Ses auteurs sont opposés à ce que la Confédération puisse transférer l’année suivante des crédits non engagés plutôt que de consacrer l’entier des surplus au désendettement. Ils sont persuadés que «les dettes constituent toujours des dépenses à la charge de la prochaine génération. Il s’ensuit que, même lorsque les taux d’intérêt sont bas, il convient de mener une politique financière prudente et de réduire peu à peu les dettes contractées par les générations antérieures.»
Même s’il n’est pas membre de cette commission, le conseiller national PLR vaudois Olivier Feller en partage la prudence: «J’aurais aussi voté contre un assouplissement.» Néanmoins, il admet que l’on peut, grâce à l’emprunt, «accélérer la réalisation de projets existants en attente d’un financement».
Pour atteindre cet objectif, il est d’accord que l’on assouplisse le frein à l’endettement. «Il faudra, bien entendu, avoir une discussion politique sur ce que l’on entend exactement par dépenses d’investissement». Un questionnement sur lequel il rejoint son collègue Guillaume Barazzone pour inclure les infrastructures de transports ainsi que la recherche et le développement. D’autres, à gauche principalement, y ajoutent les aides à la transition énergétique, voire le soutien aux réformes de la prévoyance.
Des goulets d’étranglement comme celui de Morges devraient être assainis, facilitant ainsi la circulation des personnes, des marchandises et des idées, pour le plus grand bien de la santé économique du pays. Cela suffira-t-il pour faire sortir le pays de sa langueur économique? Le spécialiste en finances publiques et professeur à l’IDHEAP Nils Soguel en doute: «La croissance de l’économie helvétique est fortement tributaire de l’offre de travail à long terme. Or, celle-ci est limitée du fait de l’entrée en vigueur de l’initiative sur l’immigration de masse.»

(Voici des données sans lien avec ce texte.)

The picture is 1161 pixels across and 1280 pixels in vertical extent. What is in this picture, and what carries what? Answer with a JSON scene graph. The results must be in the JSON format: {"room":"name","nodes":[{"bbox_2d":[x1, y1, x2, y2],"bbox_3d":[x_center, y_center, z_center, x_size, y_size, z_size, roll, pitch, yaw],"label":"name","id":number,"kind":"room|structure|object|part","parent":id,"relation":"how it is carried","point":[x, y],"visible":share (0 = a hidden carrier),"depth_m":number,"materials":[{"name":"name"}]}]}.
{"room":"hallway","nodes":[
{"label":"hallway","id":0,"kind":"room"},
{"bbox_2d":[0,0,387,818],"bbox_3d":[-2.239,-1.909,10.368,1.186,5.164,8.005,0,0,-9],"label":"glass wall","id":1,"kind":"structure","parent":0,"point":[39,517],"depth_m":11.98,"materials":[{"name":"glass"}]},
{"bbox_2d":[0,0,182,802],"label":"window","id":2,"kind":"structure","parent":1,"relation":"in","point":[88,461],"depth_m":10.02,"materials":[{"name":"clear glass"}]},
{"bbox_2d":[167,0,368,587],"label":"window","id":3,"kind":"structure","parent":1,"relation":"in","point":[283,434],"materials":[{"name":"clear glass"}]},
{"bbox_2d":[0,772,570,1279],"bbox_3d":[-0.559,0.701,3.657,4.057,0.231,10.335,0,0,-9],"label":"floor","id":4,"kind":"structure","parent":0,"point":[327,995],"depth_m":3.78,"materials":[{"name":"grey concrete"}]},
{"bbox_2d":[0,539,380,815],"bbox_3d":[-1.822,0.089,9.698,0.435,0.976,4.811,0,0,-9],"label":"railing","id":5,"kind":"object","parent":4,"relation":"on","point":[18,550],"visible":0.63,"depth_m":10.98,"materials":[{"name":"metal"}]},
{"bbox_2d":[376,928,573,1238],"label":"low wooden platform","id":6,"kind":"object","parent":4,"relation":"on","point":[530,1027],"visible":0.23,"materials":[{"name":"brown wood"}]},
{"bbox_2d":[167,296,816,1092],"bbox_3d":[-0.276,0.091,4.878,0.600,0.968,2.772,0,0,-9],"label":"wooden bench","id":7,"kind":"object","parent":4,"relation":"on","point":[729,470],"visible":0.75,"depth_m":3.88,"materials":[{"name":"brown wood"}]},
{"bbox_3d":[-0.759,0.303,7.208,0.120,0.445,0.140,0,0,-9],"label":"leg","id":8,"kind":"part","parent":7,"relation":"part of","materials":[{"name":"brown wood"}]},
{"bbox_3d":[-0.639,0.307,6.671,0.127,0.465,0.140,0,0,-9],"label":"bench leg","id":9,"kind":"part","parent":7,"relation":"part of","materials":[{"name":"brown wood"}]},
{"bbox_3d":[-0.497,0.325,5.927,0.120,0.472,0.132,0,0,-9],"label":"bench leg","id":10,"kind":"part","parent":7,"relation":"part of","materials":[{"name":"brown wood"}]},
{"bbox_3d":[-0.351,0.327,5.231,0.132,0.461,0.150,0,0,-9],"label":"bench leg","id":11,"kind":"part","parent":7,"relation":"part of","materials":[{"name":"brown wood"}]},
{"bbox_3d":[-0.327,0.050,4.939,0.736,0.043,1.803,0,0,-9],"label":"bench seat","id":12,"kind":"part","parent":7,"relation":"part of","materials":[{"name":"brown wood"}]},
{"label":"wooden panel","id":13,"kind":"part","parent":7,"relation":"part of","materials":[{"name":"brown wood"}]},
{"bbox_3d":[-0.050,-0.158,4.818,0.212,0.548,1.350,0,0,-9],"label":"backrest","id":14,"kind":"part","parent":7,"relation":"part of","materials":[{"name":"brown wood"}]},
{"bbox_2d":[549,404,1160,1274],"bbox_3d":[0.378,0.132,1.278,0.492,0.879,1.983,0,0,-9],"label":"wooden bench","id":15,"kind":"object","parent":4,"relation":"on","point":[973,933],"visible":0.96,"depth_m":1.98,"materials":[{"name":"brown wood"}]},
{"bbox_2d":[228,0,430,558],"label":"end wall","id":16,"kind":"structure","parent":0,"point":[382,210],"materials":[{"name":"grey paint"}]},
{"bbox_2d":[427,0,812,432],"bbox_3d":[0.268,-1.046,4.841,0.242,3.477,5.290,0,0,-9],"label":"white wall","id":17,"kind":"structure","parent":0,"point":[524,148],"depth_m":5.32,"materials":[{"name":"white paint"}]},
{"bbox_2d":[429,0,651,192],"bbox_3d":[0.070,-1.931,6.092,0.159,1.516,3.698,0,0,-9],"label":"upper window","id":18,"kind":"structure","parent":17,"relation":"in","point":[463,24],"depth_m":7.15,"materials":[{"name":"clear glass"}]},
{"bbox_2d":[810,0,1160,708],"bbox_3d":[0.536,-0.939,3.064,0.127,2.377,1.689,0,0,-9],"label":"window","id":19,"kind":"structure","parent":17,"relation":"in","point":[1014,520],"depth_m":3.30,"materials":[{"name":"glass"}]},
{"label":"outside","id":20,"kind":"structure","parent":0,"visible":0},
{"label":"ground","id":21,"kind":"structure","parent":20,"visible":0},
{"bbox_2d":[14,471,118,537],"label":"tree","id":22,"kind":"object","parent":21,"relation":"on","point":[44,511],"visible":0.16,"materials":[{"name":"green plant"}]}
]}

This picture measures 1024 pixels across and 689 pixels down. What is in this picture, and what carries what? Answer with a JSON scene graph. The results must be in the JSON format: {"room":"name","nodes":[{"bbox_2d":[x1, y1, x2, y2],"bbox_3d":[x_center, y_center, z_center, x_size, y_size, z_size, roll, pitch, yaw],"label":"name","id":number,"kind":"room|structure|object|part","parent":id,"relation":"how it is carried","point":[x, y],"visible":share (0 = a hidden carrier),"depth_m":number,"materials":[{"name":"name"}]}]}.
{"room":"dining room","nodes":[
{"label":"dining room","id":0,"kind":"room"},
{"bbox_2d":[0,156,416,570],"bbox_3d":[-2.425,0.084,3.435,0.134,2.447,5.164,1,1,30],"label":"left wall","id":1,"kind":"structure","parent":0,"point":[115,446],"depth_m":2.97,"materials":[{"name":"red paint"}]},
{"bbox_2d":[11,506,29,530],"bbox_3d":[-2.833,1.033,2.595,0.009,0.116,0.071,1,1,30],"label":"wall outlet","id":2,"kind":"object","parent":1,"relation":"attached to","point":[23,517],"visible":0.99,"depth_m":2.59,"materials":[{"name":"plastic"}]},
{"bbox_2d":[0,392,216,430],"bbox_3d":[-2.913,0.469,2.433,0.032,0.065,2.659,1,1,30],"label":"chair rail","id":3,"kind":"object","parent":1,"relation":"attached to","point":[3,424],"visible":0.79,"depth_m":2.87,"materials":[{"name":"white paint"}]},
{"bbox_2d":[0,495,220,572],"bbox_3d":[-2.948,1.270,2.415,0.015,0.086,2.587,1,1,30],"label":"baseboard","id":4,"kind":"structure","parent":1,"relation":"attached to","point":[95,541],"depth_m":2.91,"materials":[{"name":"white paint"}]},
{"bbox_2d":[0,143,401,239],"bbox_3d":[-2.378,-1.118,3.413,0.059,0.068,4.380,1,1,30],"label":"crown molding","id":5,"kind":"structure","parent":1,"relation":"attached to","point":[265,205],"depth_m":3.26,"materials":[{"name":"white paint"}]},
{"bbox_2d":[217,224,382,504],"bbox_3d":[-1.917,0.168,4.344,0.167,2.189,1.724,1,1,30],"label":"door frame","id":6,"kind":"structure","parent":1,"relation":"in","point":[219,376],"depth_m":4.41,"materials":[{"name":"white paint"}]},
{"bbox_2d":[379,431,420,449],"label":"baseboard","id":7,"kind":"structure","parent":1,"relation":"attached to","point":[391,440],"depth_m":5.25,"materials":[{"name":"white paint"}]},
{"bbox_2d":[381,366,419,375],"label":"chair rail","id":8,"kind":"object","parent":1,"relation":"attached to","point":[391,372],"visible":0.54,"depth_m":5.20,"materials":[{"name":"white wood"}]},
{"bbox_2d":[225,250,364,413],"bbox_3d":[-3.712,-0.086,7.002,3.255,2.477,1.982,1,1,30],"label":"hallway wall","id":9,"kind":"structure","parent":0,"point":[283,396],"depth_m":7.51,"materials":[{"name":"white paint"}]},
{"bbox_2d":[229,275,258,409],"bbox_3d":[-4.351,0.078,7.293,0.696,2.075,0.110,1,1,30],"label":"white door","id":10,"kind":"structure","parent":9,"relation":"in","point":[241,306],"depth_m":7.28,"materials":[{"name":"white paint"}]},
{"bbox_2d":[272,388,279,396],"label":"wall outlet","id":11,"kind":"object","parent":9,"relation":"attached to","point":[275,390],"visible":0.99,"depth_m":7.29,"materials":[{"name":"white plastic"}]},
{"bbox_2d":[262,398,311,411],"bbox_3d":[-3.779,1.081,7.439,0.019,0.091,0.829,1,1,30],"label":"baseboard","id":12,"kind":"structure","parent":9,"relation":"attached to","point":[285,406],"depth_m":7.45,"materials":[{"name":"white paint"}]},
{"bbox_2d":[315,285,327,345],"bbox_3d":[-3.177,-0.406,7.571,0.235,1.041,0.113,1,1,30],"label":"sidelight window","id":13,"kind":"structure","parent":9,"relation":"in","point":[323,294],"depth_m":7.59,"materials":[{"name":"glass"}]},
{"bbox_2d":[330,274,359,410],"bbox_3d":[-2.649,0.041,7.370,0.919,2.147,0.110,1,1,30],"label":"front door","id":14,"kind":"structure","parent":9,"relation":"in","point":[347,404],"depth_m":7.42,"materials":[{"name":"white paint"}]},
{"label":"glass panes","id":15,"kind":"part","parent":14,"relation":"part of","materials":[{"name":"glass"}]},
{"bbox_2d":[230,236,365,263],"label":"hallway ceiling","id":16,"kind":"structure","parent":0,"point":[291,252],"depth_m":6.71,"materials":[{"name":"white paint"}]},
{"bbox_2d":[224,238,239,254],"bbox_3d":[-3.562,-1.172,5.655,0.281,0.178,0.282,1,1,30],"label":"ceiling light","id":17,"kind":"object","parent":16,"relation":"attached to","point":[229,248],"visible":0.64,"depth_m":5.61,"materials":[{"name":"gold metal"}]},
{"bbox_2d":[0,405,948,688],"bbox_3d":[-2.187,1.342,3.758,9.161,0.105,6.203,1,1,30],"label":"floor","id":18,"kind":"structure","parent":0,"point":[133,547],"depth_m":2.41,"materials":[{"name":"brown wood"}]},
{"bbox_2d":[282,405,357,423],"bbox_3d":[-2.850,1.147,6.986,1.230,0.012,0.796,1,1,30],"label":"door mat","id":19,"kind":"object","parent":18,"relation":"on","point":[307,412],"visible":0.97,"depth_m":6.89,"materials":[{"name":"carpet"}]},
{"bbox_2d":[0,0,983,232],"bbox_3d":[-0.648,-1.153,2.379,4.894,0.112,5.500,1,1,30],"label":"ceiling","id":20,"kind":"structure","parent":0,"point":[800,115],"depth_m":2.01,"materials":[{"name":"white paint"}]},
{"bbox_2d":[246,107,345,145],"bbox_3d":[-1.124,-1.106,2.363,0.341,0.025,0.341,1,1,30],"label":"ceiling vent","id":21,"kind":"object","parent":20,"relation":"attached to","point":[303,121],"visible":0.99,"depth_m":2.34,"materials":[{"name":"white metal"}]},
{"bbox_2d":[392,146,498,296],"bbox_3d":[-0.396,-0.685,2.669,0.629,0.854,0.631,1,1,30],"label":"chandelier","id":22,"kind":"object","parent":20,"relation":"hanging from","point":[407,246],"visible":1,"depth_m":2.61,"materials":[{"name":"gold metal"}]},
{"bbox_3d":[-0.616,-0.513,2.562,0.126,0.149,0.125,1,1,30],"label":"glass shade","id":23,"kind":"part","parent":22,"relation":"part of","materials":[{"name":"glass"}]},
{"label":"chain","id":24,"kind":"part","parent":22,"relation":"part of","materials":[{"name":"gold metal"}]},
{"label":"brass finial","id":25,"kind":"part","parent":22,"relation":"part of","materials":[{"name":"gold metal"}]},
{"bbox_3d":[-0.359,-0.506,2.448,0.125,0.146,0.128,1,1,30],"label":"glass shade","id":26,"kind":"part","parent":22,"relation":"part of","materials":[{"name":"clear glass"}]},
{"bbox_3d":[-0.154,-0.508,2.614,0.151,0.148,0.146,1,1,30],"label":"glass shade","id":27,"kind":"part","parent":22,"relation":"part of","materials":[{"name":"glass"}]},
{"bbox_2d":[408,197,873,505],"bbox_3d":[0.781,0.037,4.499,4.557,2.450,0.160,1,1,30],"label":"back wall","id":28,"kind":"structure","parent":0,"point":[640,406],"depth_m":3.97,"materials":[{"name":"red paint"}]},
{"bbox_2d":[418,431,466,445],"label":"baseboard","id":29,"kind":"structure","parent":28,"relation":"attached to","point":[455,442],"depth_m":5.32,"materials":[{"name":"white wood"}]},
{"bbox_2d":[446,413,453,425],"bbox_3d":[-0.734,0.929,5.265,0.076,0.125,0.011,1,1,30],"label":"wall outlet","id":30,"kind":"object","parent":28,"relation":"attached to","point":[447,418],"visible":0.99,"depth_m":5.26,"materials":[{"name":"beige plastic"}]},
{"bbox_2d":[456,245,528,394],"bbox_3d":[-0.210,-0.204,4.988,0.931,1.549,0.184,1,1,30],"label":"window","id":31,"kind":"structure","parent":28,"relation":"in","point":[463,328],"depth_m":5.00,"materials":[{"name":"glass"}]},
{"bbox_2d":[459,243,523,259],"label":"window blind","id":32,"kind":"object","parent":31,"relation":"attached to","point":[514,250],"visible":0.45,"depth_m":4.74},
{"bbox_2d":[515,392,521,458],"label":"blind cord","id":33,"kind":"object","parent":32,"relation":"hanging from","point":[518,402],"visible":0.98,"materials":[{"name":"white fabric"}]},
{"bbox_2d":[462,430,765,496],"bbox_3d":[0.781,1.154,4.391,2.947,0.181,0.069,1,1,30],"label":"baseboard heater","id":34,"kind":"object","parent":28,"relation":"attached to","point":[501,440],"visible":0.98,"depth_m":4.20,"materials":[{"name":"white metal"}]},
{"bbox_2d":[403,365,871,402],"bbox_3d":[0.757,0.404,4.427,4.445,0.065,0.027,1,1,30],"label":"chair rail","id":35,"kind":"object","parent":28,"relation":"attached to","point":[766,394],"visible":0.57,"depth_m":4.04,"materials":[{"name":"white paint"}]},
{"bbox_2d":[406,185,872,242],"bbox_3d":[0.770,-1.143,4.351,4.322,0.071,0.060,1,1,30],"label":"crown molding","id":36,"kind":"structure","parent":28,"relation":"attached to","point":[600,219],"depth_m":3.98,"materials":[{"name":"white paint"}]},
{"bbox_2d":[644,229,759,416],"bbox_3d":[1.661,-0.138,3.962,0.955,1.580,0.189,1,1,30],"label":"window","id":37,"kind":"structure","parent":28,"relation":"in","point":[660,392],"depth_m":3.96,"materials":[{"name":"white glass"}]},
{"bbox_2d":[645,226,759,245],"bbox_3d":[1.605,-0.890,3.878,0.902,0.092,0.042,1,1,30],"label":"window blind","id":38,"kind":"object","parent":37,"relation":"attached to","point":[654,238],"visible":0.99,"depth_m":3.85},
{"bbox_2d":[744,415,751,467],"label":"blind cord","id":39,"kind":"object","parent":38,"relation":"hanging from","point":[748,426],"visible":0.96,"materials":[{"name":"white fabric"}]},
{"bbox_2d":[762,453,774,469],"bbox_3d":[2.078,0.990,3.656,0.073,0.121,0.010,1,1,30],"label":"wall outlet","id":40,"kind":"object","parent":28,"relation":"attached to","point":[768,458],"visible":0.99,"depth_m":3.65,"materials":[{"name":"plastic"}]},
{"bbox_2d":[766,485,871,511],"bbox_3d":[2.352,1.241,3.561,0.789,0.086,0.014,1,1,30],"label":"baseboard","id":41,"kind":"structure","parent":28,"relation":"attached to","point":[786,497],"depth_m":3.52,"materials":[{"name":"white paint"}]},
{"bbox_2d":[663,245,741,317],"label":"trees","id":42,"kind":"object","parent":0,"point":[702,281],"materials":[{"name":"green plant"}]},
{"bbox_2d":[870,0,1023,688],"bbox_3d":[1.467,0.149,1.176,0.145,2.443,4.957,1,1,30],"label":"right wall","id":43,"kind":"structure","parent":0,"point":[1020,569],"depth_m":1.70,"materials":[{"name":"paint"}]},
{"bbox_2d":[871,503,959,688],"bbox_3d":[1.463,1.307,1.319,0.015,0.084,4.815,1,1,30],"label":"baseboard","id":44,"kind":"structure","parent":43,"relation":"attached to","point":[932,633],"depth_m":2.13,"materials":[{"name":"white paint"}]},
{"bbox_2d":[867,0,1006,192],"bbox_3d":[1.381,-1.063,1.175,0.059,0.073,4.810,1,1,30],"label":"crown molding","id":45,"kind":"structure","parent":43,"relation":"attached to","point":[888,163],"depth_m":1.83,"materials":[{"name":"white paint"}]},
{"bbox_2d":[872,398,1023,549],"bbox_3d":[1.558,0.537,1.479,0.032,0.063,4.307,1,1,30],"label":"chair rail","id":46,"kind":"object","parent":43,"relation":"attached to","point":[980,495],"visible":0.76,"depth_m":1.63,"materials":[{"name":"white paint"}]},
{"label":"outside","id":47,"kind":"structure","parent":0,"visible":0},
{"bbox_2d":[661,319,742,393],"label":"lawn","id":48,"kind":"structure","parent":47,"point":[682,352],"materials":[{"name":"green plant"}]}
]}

La Suisse peut s’offrir ce coup d’accélérateur pour ses projets d’équipement, qui amélioreront sa compétitivité. Mais un recours au crédit, même massif, ne suffira pas à donner le coup de fouet décisif qu’elle espère tant pour faire redécoller son économie. La solution passe aussi par une meilleure coopération avec ses voisins et partenaires.